Christie made headlines over the Independence Day weekend for all the wrong reasons. He supported a government shutdown — which meant state parks, including some public beaches, were closed. Then Christie weekended at the governor’s seaside mansion and was photographed chilling on the beach with family and friends — a very closed beach.
And then, Christie made it all worse. Confronted with photos showing he had lied to reporters about going to the beach — Christie had said he hadn’t “had any sun” that day — the governor sent a spokesman out to clarify by saying the governor “did not get any sun — he had a baseball hat on.” Wow. That’s a bad weekend.
And, as these things do, it all got worse. The media rightly slammed Christie, who got indignant, saying critics could have enjoyed the day at the beach if they were governor. And then the whole debacle was recreated — in sand art, as NBC reported.
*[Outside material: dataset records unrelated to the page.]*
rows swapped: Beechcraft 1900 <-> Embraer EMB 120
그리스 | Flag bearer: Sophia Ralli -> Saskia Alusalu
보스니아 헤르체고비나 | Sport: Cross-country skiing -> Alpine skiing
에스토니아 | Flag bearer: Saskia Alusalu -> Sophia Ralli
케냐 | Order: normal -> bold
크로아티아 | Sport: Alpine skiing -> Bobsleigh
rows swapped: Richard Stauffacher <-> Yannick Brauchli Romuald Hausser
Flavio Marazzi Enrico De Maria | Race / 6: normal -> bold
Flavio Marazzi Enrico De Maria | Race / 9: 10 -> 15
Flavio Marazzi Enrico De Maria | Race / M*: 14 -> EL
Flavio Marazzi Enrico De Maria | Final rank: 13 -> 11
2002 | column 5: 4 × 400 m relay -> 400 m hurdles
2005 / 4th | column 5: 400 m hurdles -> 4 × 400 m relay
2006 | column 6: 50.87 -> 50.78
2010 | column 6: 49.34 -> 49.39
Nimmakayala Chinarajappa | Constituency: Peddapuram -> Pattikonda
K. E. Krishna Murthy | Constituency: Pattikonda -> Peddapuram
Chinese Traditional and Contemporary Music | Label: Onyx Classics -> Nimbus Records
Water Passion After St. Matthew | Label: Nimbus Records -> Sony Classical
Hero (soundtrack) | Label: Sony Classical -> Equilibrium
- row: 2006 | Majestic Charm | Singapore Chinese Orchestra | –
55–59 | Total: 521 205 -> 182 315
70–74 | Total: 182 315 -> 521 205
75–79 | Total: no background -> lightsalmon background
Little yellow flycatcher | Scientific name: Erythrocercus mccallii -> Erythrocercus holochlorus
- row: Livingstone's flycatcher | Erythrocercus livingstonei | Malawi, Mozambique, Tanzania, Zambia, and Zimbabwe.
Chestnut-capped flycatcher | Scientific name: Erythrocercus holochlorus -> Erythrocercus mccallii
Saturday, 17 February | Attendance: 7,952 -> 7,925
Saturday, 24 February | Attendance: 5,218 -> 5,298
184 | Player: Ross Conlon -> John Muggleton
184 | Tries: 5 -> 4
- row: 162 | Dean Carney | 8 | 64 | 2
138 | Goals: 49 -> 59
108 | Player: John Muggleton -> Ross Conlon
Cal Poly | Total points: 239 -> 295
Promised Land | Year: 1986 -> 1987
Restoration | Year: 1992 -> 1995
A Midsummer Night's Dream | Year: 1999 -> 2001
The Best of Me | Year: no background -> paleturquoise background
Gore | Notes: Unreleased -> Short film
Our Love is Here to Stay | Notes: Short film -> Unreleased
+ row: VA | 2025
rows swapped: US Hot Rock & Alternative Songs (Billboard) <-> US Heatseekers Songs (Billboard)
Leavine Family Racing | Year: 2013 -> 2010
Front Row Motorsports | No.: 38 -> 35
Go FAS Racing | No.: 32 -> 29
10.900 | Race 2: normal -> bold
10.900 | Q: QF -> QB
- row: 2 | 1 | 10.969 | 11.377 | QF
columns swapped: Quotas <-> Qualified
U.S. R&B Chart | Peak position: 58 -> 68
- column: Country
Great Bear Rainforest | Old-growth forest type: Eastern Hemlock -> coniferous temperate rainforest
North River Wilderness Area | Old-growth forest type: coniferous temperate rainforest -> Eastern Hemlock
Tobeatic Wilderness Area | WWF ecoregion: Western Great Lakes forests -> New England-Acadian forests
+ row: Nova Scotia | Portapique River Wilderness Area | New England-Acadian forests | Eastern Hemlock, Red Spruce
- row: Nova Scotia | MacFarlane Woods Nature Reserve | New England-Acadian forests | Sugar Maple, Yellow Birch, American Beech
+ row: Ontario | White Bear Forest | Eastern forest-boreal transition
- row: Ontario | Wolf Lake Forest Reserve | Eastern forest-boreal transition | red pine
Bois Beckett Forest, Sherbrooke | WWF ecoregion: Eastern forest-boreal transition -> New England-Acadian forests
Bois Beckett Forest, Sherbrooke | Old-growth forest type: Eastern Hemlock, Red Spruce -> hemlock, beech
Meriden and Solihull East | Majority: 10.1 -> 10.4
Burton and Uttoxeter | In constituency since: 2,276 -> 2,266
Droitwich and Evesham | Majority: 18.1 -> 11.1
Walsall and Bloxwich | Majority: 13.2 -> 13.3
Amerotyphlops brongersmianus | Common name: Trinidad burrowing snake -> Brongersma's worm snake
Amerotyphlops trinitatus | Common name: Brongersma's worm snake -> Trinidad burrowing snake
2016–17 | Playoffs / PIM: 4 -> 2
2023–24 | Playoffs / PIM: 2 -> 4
A giant sand sculpture of Gov. Chris Christie lounging in a chair has appeared on the Jersey Shore after a government shutdown closed state beaches and parks for much of the Fourth of July weekend.
The sculpture was built on a Seaside Heights beach Tuesday, the same day Christie signed his final budget following the bruising three-day state government shutdown that included a viral photo of him lounging on a state beach that was closed to the public because of a budget impasse.
Lifeguards said the sculptors behind the piece of art, whose names are only know as Larry and Tom, began their work at 9 a.m. Tuesday and finished by 1 p.m.
The lifeguards said that the same two sculptors come to this corner of Seaside Heights every year with their families to make a sand sculpture. Last year, the sculpture honored Sept. 11 victims on the 15-year anniversary of the attacks.
The sculpture had a sign on one side reading “BEACH CLOSED.”
It all might not matter much. Christie is a lame duck and his approval rating is already about as low you can go — 15%.
But his political future does not look nearly as bright as it did in 2012, when Republicans all but begged him to run. He faded fast in 2016 — and now, he could well be, well, beached.